TEXTE FOURNI:
* * * * * * *
Il est souvent possible de convenir d’un plan d’apurement ou d’utiliser la garantie locative pour couvrir une partie des sommes dues.
Saisir le juge de paix
Si le retard atteint deux mois sans solution, il est préférable de saisir le juge de paix. Le bail ne peut être résilié par le juge que dès le troisième mois impayé. Compte tenu des délais de procédure et de jugement, les arriérés peuvent rapidement atteindre trois à six mois. Il est donc important d’agir rapidement en cas de mauvaise foi évidente.
Deux options s’offrent au propriétaire :
- Une citation par huissier, impliquant généralement l’intervention d’un avocat et des frais supplémentaires.
- Le dépôt d’une requête directement par le bailleur, sans avocat, à condition d’y joindre toutes les informations essentielles (identité des parties, bail, résumé du litige, certificat de résidence, etc.).
Cette seconde option permet de comparaître soi-même ou de mandater un proche par procuration. Les frais restent limités : 26 € de participation au fonds d’assistance judiciaire pour une requête, plus environ 50 € de frais d’enrôlement du dossier, à charge de la partie condamnée après jugement.
* * * * * * *
DONNÉES À EXAMINER:
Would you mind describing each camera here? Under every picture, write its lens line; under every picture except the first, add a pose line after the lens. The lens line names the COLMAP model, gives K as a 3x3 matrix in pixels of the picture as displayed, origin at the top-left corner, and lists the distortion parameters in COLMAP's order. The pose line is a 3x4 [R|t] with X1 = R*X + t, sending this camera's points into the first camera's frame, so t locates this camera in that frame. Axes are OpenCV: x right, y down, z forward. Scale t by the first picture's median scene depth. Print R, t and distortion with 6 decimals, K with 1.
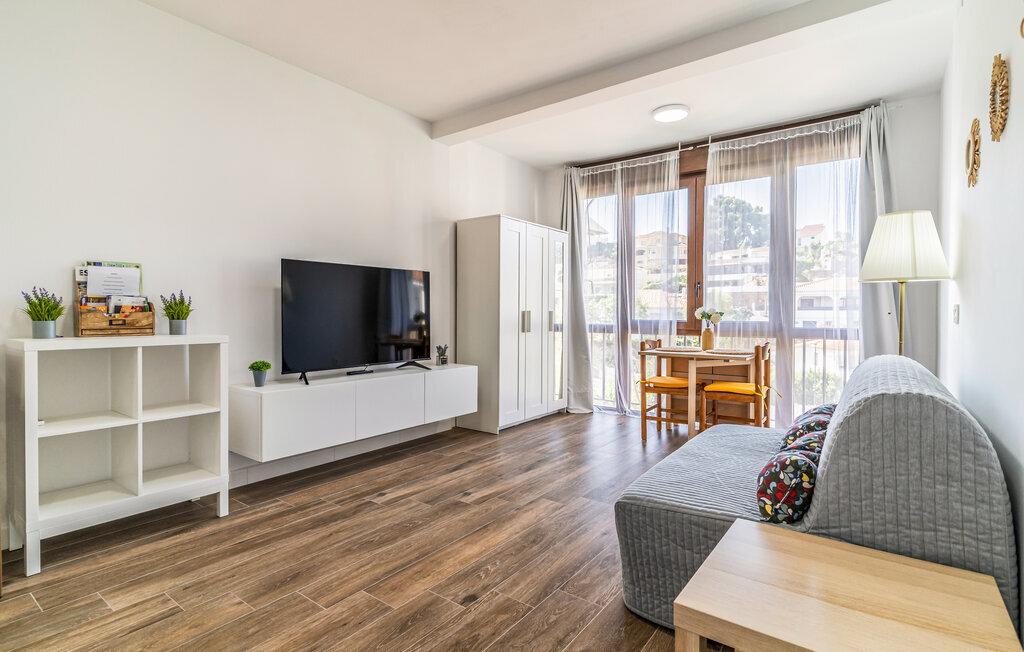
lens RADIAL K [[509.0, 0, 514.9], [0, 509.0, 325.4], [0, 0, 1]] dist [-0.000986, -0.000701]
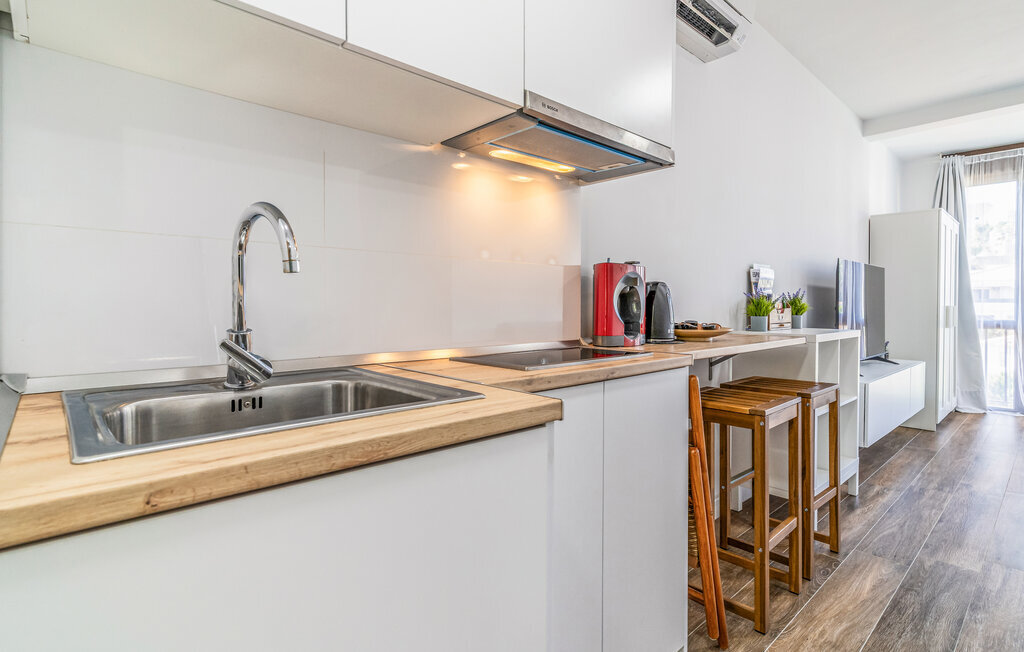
* * * * * * *
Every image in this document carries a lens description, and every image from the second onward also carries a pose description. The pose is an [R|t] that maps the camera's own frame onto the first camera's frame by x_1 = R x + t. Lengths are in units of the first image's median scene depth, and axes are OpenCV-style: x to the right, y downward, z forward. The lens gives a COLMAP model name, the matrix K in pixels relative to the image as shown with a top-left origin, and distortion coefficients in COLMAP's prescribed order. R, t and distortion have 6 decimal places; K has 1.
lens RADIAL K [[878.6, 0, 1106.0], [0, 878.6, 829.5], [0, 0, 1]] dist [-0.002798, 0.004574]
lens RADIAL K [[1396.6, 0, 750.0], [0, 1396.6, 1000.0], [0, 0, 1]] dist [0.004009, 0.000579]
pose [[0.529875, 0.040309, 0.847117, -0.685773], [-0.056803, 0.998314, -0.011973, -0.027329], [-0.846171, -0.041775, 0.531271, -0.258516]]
* * * * * * *
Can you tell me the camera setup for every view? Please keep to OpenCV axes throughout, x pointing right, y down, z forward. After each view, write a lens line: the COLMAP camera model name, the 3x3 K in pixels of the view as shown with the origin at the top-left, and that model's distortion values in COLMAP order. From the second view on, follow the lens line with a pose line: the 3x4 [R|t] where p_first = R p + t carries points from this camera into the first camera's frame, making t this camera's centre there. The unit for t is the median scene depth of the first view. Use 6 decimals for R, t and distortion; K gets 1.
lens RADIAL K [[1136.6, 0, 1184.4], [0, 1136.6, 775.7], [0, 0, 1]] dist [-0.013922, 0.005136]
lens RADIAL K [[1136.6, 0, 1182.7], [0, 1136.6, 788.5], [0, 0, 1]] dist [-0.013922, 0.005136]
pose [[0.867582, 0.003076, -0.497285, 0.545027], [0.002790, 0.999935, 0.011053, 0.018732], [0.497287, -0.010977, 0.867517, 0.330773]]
* * * * * * *
CONSIGNE:
Réécrivez le passage du texte fourni compris entre « Deux options s’offrent » et « condamnée après jugement. », inclusivement, en remplaçant « huissier » par « commissaire de justice ».

CORRIGÉ:
Deux options s’offrent au propriétaire :
- Une citation par commissaire de justice, impliquant généralement l’intervention d’un avocat et des frais supplémentaires.
- Le dépôt d’une requête directement par le bailleur, sans avocat, à condition d’y joindre toutes les informations essentielles (identité des parties, bail, résumé du litige, certificat de résidence, etc.).
Cette seconde option permet de comparaître soi-même ou de mandater un proche par procuration. Les frais restent limités : 26 € de participation au fonds d’assistance judiciaire pour une requête, plus environ 50 € de frais d’enrôlement du dossier, à charge de la partie condamnée après jugement.